Seldom do I get a call. My phone just sits there in blessed
   silence for most of the day. Seldom do I get a call.
On the computer I play, since a modem allows me to access
   other computers from work. On the computer I play.
Poems take up some of my time, as it takes hard work to perfect the
   various meters and rhyme. Poems take up some of my time.
Food takes my mind off of work, and I spend lots of time in the kitchen
   getting a snack or a drink. Food takes my mind off of work.
quitting time comes, and I'm gone in a flash, bolting out of the door. I
   clear out as fast as I can. Quitting time comes, and I'm gone.



Bank Worker

Bank of America pays you to ask those in line if they have a
   simple transaction to do. I have no problem with that.
Grilling the customer, though...that starts to get very annoying.
   "No, thank you" should be enough. After that, leave me alone.



Cot Fantasy

After I rise from my soft warm
bed, and I drive off to work, a
cot would be nice there. My shiny
desk could be used to conceal the
evidence. When I would start to
feel I was falling asleep, I'd
go to my cot's secret drawer and
hurriedly open it up. Then
into the cot I would jump with
joy. No one out in the hall would
know that inside of the room I
lie, sleeping peacefully, and my
mind would be freed from the nagging
noise that disturbs it all day. The
others would not even note my
presence, or lack thereof, as I
quietly made up for all the
rest that I'd lost from a lack of
sleep. They go on with the daily
toil, while I snooze and I curl up
under a blanket. They can not
view me, for there is no clear, glass
window to see through. They'd need an
x-ray to see through the door. I
yearn for a world where my work day
zoomed by, as I lie there sleeping.


Lament On Moving to a New Size of Levi's

In jeans, a twenty-seven/thirty-six
once fit; but that was long ago. Then, soon,
I buttoned up a twenty-eight - and those
I wore for quite some time. Then twenty-nine
became the size I used for days on end.
It seems that as the years went by my stay
at each successive size was shorter than
the last; but then I managed for a while
to stanch the growth at waist size thirty-three.
I held there for a decent span of days,
but buttons burst, and could no longer hold
me in. Now, though the length remains the same
at thirty-six, the waist continues on
its outward march; and I now have to buy
my Levi 501s in thirty-four.


Internet Outage

The internet is out; and, so it seems,
the office is without a saving grace.
The time that I would spend in fertile surfing
now goes to waste. I wonder what we did
in those dark days before we were online.
I used to work with many crews of guys
who filled the idle time with playing craps,
or pitching coins when bosses were away.
These days, a sterile office is my shop;
and physical delights of yesteryear
have given way to staring at a screen,
with Gore's grand scheme providing many hours
of entertainment.
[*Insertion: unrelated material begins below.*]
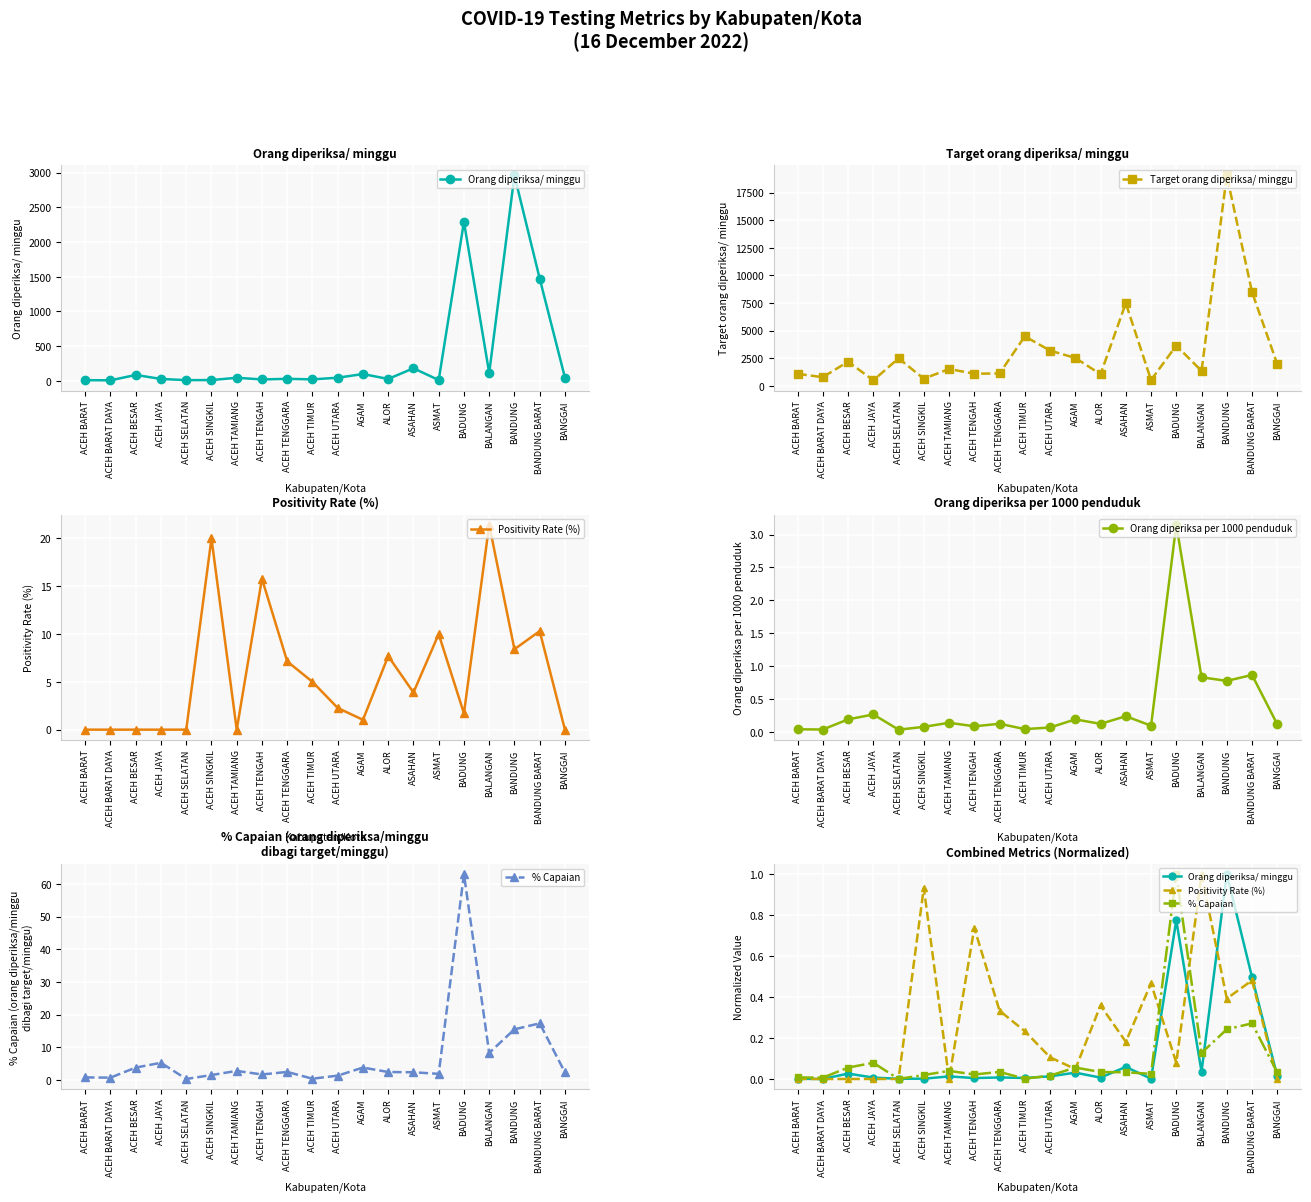

Where is the first local maximum for % Capaian?

ACEH JAYA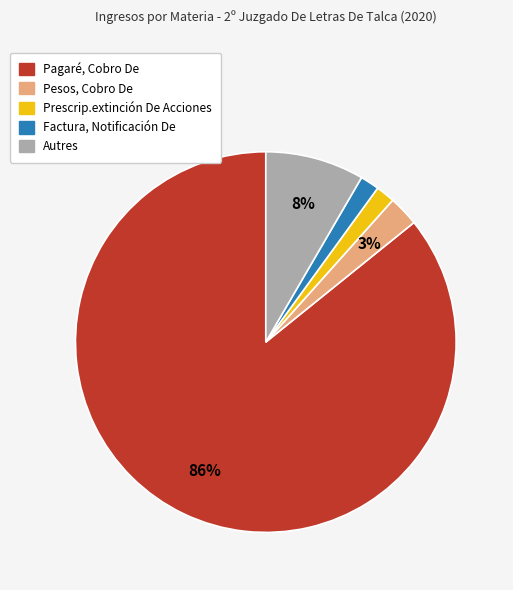

How many segments does this pie chart have?

5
But, alas, it's out.


On the Lookout

"To sit all day and always be prepared
for any boss or dark authority
to suddenly appear around the corner
and break the spell of blissful privacy
I've worked so hard to build up in this cube",
describes my work day aptly, I dare say.
The constant apprehension sometimes makes
it almost worth my while - though still not quite -
to do some work instead of goofing off.
Perhaps, I'll write to Marilyn on Facebook,
and reminisce about the time we bowled
at All Star Lanes. I kissed her on the mouth
when we were done, and then I left for home,
to wash myself for dinner with the family.